What are all the possible rational zeros for #y=4x^3+12x^2+x+3# and how do you find all zeros?

1 Answer
Nov 8, 2016

Use the rational root theorem to find "possible" rational zeros:

#+-1/4, +-1/2, +-3/4, +-1, +-3/2, +-3#

Factor by grouping to find the actual zeros: #-3#, #+-1/2i#

Explanation:

#f(x) = 4x^3+12x^2+x+3#

By the rational root theorem, any rational zeros of #f(x)# are expressible in the form #p/q# for integers #p, q# with #p# a divisor of the constant term #3# and #q# a divisor of the coefficient #4# of the leading term.

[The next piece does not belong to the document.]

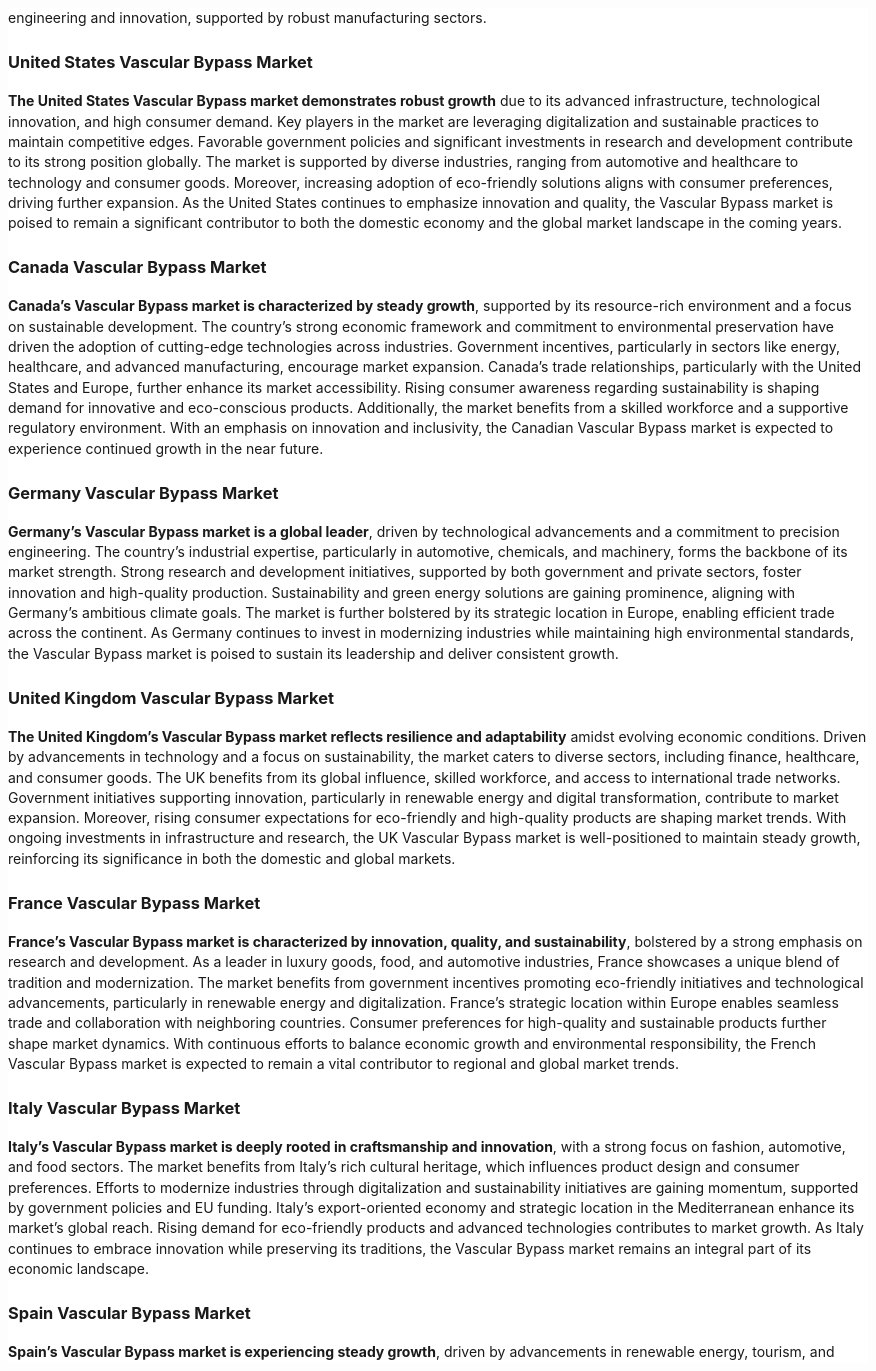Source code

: engineering and innovation, supported by robust manufacturing sectors.</span></em></p></blockquote><h3><strong>United States Vascular Bypass Market</strong></h3><p><strong>The United States Vascular Bypass market demonstrates robust growth</strong> due to its advanced infrastructure, technological innovation, and high consumer demand. Key players in the market are leveraging digitalization and sustainable practices to maintain competitive edges. Favorable government policies and significant investments in research and development contribute to its strong position globally. The market is supported by diverse industries, ranging from automotive and healthcare to technology and consumer goods. Moreover, increasing adoption of eco-friendly solutions aligns with consumer preferences, driving further expansion. As the United States continues to emphasize innovation and quality, the Vascular Bypass market is poised to remain a significant contributor to both the domestic economy and the global market landscape in the coming years.</p><h3><strong>Canada Vascular Bypass Market</strong></h3><p><strong>Canada&rsquo;s Vascular Bypass market is characterized by steady growth</strong>, supported by its resource-rich environment and a focus on sustainable development. The country&rsquo;s strong economic framework and commitment to environmental preservation have driven the adoption of cutting-edge technologies across industries. Government incentives, particularly in sectors like energy, healthcare, and advanced manufacturing, encourage market expansion. Canada&rsquo;s trade relationships, particularly with the United States and Europe, further enhance its market accessibility. Rising consumer awareness regarding sustainability is shaping demand for innovative and eco-conscious products. Additionally, the market benefits from a skilled workforce and a supportive regulatory environment. With an emphasis on innovation and inclusivity, the Canadian Vascular Bypass market is expected to experience continued growth in the near future.</p><h3><strong>Germany Vascular Bypass Market</strong></h3><p><strong>Germany&rsquo;s Vascular Bypass market is a global leader</strong>, driven by technological advancements and a commitment to precision engineering. The country&rsquo;s industrial expertise, particularly in automotive, chemicals, and machinery, forms the backbone of its market strength. Strong research and development initiatives, supported by both government and private sectors, foster innovation and high-quality production. Sustainability and green energy solutions are gaining prominence, aligning with Germany&rsquo;s ambitious climate goals. The market is further bolstered by its strategic location in Europe, enabling efficient trade across the continent. As Germany continues to invest in modernizing industries while maintaining high environmental standards, the Vascular Bypass market is poised to sustain its leadership and deliver consistent growth.</p><h3><strong>United Kingdom Vascular Bypass Market</strong></h3><p><strong>The United Kingdom&rsquo;s Vascular Bypass market reflects resilience and adaptability</strong> amidst evolving economic conditions. Driven by advancements in technology and a focus on sustainability, the market caters to diverse sectors, including finance, healthcare, and consumer goods. The UK benefits from its global influence, skilled workforce, and access to international trade networks. Government initiatives supporting innovation, particularly in renewable energy and digital transformation, contribute to market expansion. Moreover, rising consumer expectations for eco-friendly and high-quality products are shaping market trends. With ongoing investments in infrastructure and research, the UK Vascular Bypass market is well-positioned to maintain steady growth, reinforcing its significance in both the domestic and global markets.</p><h3><strong>France Vascular Bypass Market</strong></h3><p><strong>France&rsquo;s Vascular Bypass market is characterized by innovation, quality, and sustainability</strong>, bolstered by a strong emphasis on research and development. As a leader in luxury goods, food, and automotive industries, France showcases a unique blend of tradition and modernization. The market benefits from government incentives promoting eco-friendly initiatives and technological advancements, particularly in renewable energy and digitalization. France&rsquo;s strategic location within Europe enables seamless trade and collaboration with neighboring countries. Consumer preferences for high-quality and sustainable products further shape market dynamics. With continuous efforts to balance economic growth and environmental responsibility, the French Vascular Bypass market is expected to remain a vital contributor to regional and global market trends.</p><h3><strong>Italy Vascular Bypass Market</strong></h3><p><strong>Italy&rsquo;s Vascular Bypass market is deeply rooted in craftsmanship and innovation</strong>, with a strong focus on fashion, automotive, and food sectors. The market benefits from Italy&rsquo;s rich cultural heritage, which influences product design and consumer preferences. Efforts to modernize industries through digitalization and sustainability initiatives are gaining momentum, supported by government policies and EU funding. Italy&rsquo;s export-oriented economy and strategic location in the Mediterranean enhance its market&rsquo;s global reach. Rising demand for eco-friendly products and advanced technologies contributes to market growth. As Italy continues to embrace innovation while preserving its traditions, the Vascular Bypass market remains an integral part of its economic landscape.</p><h3><strong>Spain Vascular Bypass Market</strong></h3><p><strong>Spain&rsquo;s Vascular Bypass market is experiencing steady growth</strong>, driven by advancements in renewable energy, tourism, and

That means that the only possible rational zeros are:

#+-1/4, +-1/2, +-3/4, +-1, +-3/2, +-3#

In fact, since all of the coefficients of #f(x)# are positive, any Real zeros are negative, leaving us with possible rational zeros:

#-1/4, -1/2, -3/4, -1, -3/2, -3#

We could try each of these in turn, but there's something else we can notice about this particular cubic: The ratio between the first and second terms is the same as that between the third and fourth terms. As a result, this cubic will factor by grouping:

#4x^3+12x^2+x+3 = (4x^3+12x^2)+(x+3)#

#color(white)(4x^3+12x^2+x+3) = 4x^2(x+3)+1(x+3)#

#color(white)(4x^3+12x^2+x+3) = (4x^2+1)(x+3)#

Hence #f(x)# has one Real zero #x=-3#

The other two zeros are non-Real Complex since #4x^2+1 > 0# for all Real values of #x#. We can factor this expression using the difference of squares identity:

#a^2-b^2 = (a-b)(a+b)#

with #a=2x# and #b = i# as follows:

#4x^2+1 = (2x)^2-i^2 = (2x-i)(2x+i)#

Hence the two remaining zeros are #x = +-1/2i#